Exercise.
All of the data should be reproduced word for word, though its pictures must be omitted.

Data shown.

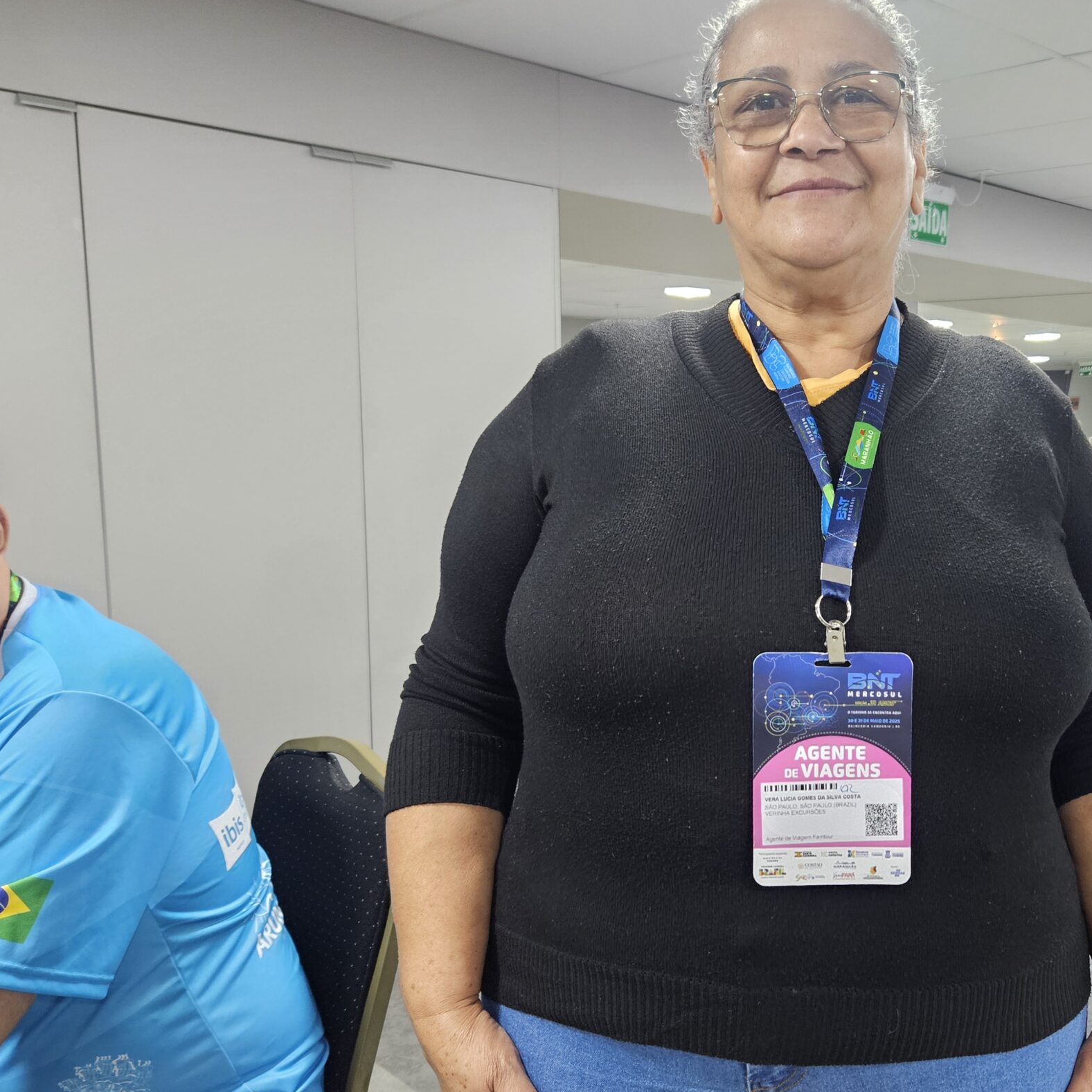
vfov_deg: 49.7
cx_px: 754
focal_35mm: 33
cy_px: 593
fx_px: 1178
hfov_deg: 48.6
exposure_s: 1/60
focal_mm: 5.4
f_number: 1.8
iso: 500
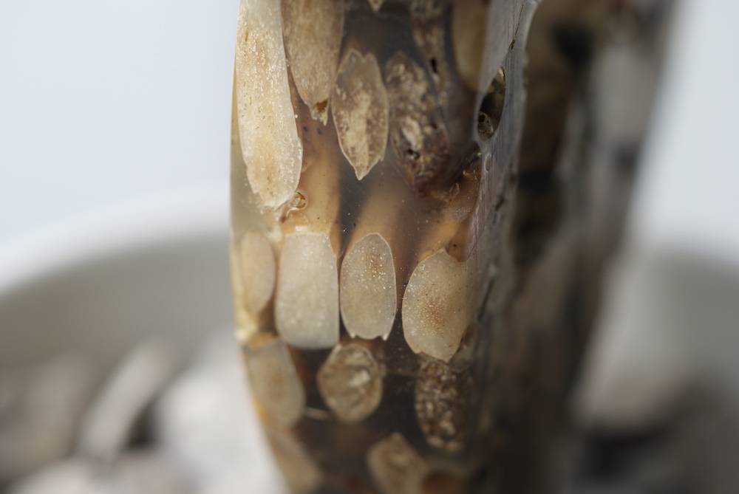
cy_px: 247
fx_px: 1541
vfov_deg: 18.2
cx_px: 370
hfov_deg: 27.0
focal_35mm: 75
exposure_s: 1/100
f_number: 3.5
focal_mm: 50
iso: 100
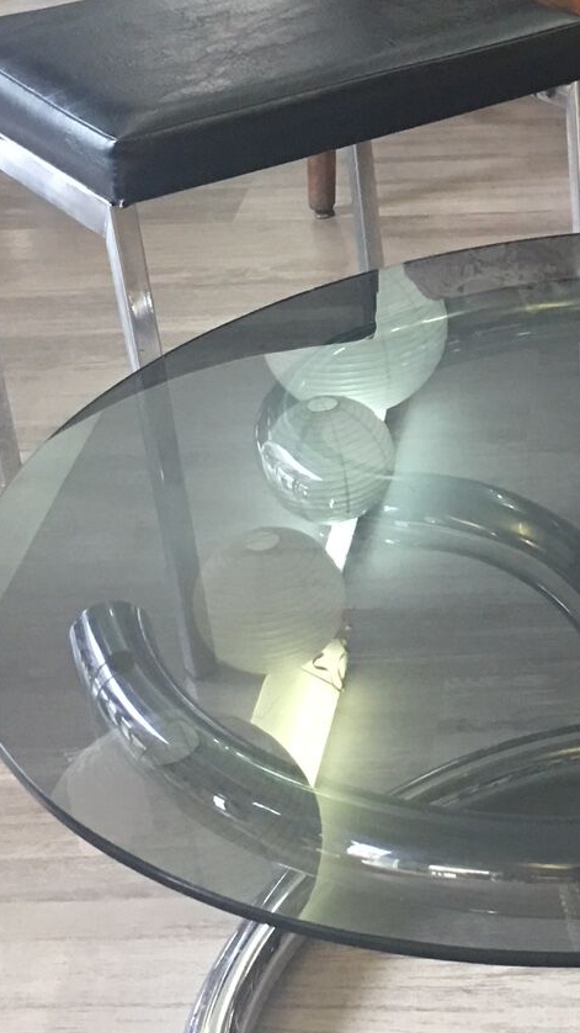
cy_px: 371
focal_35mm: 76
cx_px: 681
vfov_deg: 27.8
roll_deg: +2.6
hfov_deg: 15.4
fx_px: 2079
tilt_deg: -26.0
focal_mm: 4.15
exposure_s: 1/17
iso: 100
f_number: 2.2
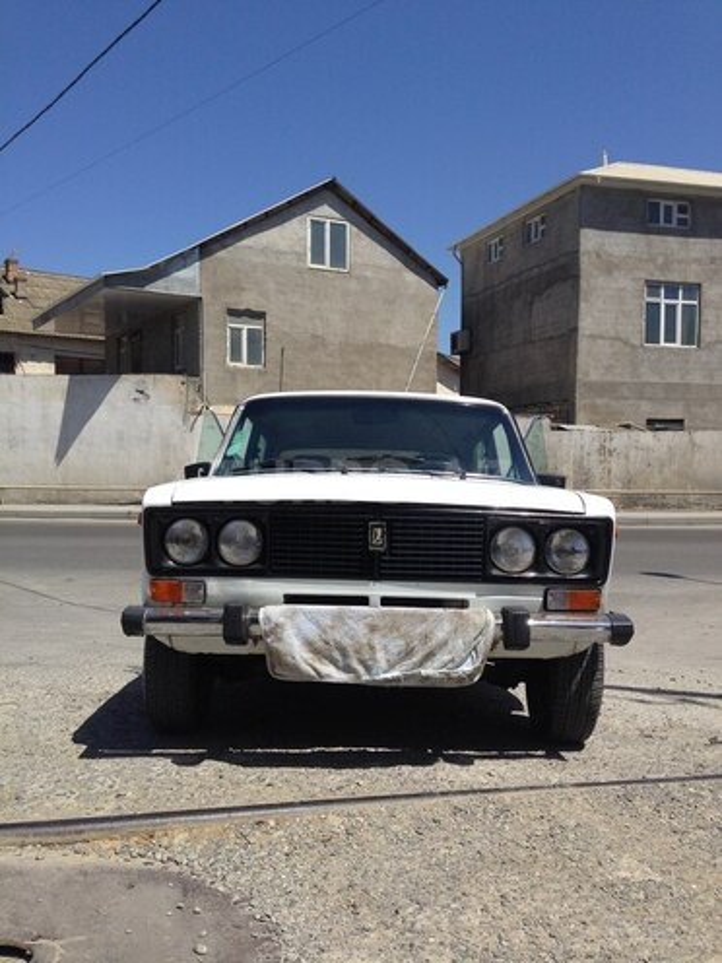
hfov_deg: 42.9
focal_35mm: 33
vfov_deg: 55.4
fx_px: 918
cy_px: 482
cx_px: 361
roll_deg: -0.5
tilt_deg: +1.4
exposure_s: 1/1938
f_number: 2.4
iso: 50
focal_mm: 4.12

Finished exercise.
vfov_deg: 49.7
cx_px: 754
focal_35mm: 33
cy_px: 593
fx_px: 1178
hfov_deg: 48.6
exposure_s: 1/60
focal_mm: 5.4
f_number: 1.8
iso: 500
cy_px: 247
fx_px: 1541
vfov_deg: 18.2
cx_px: 370
hfov_deg: 27.0
focal_35mm: 75
exposure_s: 1/100
f_number: 3.5
focal_mm: 50
iso: 100
cy_px: 371
focal_35mm: 76
cx_px: 681
vfov_deg: 27.8
roll_deg: +2.6
hfov_deg: 15.4
fx_px: 2079
tilt_deg: -26.0
focal_mm: 4.15
exposure_s: 1/17
iso: 100
f_number: 2.2
hfov_deg: 42.9
focal_35mm: 33
vfov_deg: 55.4
fx_px: 918
cy_px: 482
cx_px: 361
roll_deg: -0.5
tilt_deg: +1.4
exposure_s: 1/1938
f_number: 2.4
iso: 50
focal_mm: 4.12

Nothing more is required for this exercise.